First-Person Narratives of the American South, 1860-1920

Image
Annotation

Features 141 texts relating to the culture of the American south "from the viewpoint of Southerners," during the latter half of the 19th and beginning decades of the 20th centuries, " a period of enormous change." Focusing on the voices of women, blacks, laborers, and Native Americans, the site offers a variety of documents--including ex-slave narratives, travel memoirs, personal accounts and diaries, and autobiographies, such as Narrative of the Life of Moses Grandy; Late a Slave in the United States of America (1843). Includes some materials published prior to 1860. Provides a 31-title bibliography, with some resources geared toward young readers, and links to 13 related sites. Part of the University of North Carolina's digital library project, Documenting the American South, which is described further in its own History Matters entry.

Images of Battle: Selected Civil War Letters

Image
Annotation

This site reproduces 12 letters by soldiers at the battlefront of the Civil War between April 1861 and April 1865. The letters, written by both Union and Confederates, describe battle conditions at Fort Sumter (SC), Manassas (VA), Hilton Head (SC), Frederick (MD), Frederickburg (VA), and other important locations.

Taken from the Southern Historical Collection at the University of North Carolina at Chapel Hill, the letters are accompanied by illustrations and short captions.

Doris Ulmann Photograph Collection

Image
Annotation

This collection of more than 1,700 photographs by Doris Ulmann (1882-1934) documents the rural people of the South, in particular the people of Appalachia and the Georgia-Carolina Sea Islands. "Ulmann's photographs represent important primary source material for historical and ethnographic studies of Appalachian and Gullah culture as well the subject of folk arts and craft traditions." Of particularly interest in the collection are the images of Appalachian craftspeople performing their crafts, such as quilting, whittling, weaving, hooking rugs, spinning, and making baskets and ceramic ware.

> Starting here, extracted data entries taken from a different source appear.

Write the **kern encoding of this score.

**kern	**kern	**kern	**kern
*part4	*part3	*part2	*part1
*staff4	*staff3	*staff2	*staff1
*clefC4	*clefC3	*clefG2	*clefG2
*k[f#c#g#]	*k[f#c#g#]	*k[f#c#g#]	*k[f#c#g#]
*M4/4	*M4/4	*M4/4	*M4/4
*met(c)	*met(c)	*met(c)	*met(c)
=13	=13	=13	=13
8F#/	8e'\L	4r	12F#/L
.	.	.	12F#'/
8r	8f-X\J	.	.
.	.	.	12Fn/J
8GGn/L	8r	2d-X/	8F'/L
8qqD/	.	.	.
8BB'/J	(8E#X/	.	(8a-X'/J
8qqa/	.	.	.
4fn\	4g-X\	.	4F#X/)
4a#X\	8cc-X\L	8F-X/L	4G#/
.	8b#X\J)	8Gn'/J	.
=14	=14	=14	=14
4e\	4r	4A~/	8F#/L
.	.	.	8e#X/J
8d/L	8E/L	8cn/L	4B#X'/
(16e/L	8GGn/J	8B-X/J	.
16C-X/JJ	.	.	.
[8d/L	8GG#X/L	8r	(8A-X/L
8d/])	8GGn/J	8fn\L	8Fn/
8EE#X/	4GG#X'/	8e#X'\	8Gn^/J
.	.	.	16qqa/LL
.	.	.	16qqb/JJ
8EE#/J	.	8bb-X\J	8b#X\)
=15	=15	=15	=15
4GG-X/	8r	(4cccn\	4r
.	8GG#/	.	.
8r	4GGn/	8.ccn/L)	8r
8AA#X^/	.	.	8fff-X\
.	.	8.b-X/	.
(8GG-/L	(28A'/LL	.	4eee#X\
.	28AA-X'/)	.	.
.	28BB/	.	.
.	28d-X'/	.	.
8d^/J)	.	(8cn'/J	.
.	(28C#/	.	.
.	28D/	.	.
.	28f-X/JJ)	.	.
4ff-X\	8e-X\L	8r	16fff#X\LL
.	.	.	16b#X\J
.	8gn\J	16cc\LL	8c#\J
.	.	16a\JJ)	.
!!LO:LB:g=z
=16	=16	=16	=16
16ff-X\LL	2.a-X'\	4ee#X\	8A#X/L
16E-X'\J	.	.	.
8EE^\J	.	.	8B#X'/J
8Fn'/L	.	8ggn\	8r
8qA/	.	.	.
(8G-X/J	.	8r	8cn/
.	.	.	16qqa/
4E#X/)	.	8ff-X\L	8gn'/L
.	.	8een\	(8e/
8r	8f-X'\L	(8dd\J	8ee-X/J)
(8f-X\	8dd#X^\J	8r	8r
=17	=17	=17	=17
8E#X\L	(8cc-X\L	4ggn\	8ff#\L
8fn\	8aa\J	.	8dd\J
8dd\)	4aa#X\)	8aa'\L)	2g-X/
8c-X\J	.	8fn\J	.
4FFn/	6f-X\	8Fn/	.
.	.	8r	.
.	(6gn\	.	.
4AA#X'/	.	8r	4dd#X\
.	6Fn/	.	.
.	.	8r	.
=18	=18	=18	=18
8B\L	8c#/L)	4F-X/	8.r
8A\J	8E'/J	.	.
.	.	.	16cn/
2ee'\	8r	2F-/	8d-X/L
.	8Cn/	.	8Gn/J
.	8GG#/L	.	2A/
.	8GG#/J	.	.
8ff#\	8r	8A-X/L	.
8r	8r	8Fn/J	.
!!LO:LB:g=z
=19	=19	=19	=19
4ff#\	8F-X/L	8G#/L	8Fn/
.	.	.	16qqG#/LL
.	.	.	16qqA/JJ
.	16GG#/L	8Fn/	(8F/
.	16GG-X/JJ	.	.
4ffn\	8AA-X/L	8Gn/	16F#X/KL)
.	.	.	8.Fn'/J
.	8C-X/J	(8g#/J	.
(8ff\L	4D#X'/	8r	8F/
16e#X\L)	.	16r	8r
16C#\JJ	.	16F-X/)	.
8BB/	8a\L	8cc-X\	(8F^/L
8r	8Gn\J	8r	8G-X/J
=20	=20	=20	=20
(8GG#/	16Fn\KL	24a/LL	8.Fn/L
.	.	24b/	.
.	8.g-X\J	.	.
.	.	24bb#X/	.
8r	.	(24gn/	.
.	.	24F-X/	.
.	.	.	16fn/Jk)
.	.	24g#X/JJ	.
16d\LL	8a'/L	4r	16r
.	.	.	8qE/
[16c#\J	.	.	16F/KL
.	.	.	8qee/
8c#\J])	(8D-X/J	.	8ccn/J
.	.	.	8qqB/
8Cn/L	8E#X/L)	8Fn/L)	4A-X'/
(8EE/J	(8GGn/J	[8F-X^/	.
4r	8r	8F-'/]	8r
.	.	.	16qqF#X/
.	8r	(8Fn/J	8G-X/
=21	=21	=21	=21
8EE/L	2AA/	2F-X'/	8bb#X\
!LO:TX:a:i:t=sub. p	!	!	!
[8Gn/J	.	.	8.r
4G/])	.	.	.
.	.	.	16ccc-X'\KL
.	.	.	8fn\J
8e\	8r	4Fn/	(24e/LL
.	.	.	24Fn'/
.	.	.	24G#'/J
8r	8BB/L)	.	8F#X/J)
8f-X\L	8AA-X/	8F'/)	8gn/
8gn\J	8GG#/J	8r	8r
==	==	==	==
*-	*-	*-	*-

The visitor can browse all the images in the collection or search the collection by keyword. An advanced search by numerous categories including subject, title, date, place, and name is also available. Each image is accompanied by full bibliographic information. This collection is a useful resource both for those teaching or researching Appalachian or Sea Islands folk culture and for those with a broader interest in the social and cultural history of the South in the early 20th century.